▶ Формулировка задания
Скопируйте без изменений фрагмент приведенного ниже текста о преображении соседки, который начинается со слов «За мои старания» и заканчивается словами «город там тусовался.».

▶ Текст упражнения

——

Теперь о самом процессе ДО и ПОСЛЕ. Моя тетя сделала ей классную полудлинную стрижку-постепенку, в восьмидесятые модники называли ее «итальянка», перышками осветлила прядки, плюс лёгкая химия. Все эти манипуляции парикмахерского искусства сотворили настоящее чудо! Две жиденькие косички до пояса, сплетенные из жирных тонких волосиков, превратились с светлую пушистую гриву до плеч. Круглое личико вытянулось, а щеки волшебным образом превратились в скулы. Я всегда говорю, что стилист-парикмахер – это маг! Нашли своего мастера – счастливчик! Берегите! Как умные люди говорят, проще изменить мужу, чем парикмахеру – не так заметно.

За мои старания мама пошла навстречу. Прониклась ситуацией, отвела девушку к своей косметичке и сшила обалденной красоты наимоднейший, по тем временам, сарафан. Этот ситцевый шедевр закрыл травмированную коленку с огромным выпуклым шрамом, а верх на бретельках открыл взору пышную, как у многих толстушек, грудь.

Когда на примерке соседка увидела себя в зеркале, она, мне кажется, не поняла, кто это. Видимо, в тот момент я поймала этот вечный кайф стилиста. Потом был макияж в моем исполнении и первая в ее жизни городская дискотека в Межапарке.

Это место назвали Плац, и, по-моему, летом весь город там тусовался.

Я как девочка спортивная танцевала довольно секси и научила паре композиций свою новую подружку. Девочки танцевали в кругу, парни, подпирая стенку, выбирали свою симпатию для медляка. И да, для моей преображенной соседки во время медленного танца настал звёздный час. Ну, пусть не час, но пара минут славы точно.

Довольно симпатичный высокий взрослый парень уверенной походочкой моряка подошёл к ней, взял за руку, по-хозяйски обнял за талию и закружил в танце. Закружил – громко, конечно, сказано, просто оба традиционно стояли посреди плаца и в обнимку переваливались с ноги на ногу. Морячок даже подстраивался под хромоту партнерши. Они о чём-то мило болтали. Она ему явно нравилась! Морячок был немного пьян и рассказал, что только вернулся из пологудового рейса без «женщины на корабле. Парень не отходил от моей приятельницы весь вечер, потом на моторе отвёз нас в Пурчик. Я пошла домой, а сладкая парочка страстно целовалась в такси и расставаться точно не собиралась.

Рано утром затрезвонил телефон. Звонила соседка, ей срочно нужно было мне что-то рассказать про прошедшую ночь. И это что-то было таким важным и невероятным для наших шестнадцати, что я, поняв намек, в восемь утра потащилась к ней домой. Срочно придумала какую-то вескую причину для родителей, которые ещё не ушли на работу и с удивлением смотрели на меня, раньше одиннадцати обычно вообще глаза не открывавшую, хоть из пушки стреляй. А тут такая прыть, да на каникулах.

——

[Фрагменты набора данных]
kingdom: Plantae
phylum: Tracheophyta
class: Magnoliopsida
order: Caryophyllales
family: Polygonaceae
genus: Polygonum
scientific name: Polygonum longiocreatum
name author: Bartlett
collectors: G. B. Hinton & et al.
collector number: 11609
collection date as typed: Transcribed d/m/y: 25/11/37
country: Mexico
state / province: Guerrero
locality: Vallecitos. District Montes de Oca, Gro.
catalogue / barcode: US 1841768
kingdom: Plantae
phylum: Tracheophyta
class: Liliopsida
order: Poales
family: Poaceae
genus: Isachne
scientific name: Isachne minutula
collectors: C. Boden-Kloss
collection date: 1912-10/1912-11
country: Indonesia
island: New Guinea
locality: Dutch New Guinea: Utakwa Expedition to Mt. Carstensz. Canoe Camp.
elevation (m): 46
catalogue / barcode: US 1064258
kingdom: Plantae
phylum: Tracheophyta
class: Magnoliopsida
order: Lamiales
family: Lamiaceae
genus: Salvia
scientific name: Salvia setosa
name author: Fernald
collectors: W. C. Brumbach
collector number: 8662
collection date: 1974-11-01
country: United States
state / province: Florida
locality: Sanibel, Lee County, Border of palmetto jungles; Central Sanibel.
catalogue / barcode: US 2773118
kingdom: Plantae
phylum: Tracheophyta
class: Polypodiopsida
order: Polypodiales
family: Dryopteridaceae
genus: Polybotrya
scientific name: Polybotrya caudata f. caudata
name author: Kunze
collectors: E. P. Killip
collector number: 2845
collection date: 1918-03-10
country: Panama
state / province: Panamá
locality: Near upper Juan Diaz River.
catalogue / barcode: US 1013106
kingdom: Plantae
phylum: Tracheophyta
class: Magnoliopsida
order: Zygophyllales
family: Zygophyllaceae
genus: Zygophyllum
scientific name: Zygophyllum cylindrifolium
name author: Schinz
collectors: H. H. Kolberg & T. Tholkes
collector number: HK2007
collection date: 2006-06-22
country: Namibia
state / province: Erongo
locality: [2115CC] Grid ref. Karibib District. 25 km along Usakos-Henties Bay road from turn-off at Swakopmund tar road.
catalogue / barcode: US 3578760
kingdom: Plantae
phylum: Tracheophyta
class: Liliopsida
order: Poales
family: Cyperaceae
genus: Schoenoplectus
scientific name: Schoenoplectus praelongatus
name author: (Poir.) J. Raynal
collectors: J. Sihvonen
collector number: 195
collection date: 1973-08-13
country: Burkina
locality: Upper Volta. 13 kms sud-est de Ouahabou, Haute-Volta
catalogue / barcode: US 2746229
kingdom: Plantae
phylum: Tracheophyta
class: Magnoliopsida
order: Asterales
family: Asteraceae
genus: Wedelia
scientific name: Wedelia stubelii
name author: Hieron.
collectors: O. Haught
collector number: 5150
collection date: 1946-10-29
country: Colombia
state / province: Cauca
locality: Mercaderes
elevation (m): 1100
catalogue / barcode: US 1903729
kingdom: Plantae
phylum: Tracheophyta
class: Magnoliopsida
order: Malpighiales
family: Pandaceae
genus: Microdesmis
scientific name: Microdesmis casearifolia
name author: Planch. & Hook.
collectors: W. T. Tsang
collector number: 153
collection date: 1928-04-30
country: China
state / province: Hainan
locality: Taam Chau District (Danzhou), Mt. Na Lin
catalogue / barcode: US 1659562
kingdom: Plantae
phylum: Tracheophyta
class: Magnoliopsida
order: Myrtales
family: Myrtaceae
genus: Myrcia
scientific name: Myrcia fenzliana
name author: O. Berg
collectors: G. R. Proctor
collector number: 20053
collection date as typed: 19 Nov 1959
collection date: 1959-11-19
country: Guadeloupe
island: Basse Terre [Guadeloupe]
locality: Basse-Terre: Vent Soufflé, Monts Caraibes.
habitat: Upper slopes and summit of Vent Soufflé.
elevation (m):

——

▶ Поле ответа
За мои старания мама пошла навстречу. Прониклась ситуацией, отвела девушку к своей косметичке и сшила обалденной красоты наимоднейший, по тем временам, сарафан. Этот ситцевый шедевр закрыл травмированную коленку с огромным выпуклым шрамом, а верх на бретельках открыл взору пышную, как у многих толстушек, грудь.

Когда на примерке соседка увидела себя в зеркале, она, мне кажется, не поняла, кто это. Видимо, в тот момент я поймала этот вечный кайф стилиста. Потом был макияж в моем исполнении и первая в ее жизни городская дискотека в Межапарке.

Это место назвали Плац, и, по-моему, летом весь город там тусовался.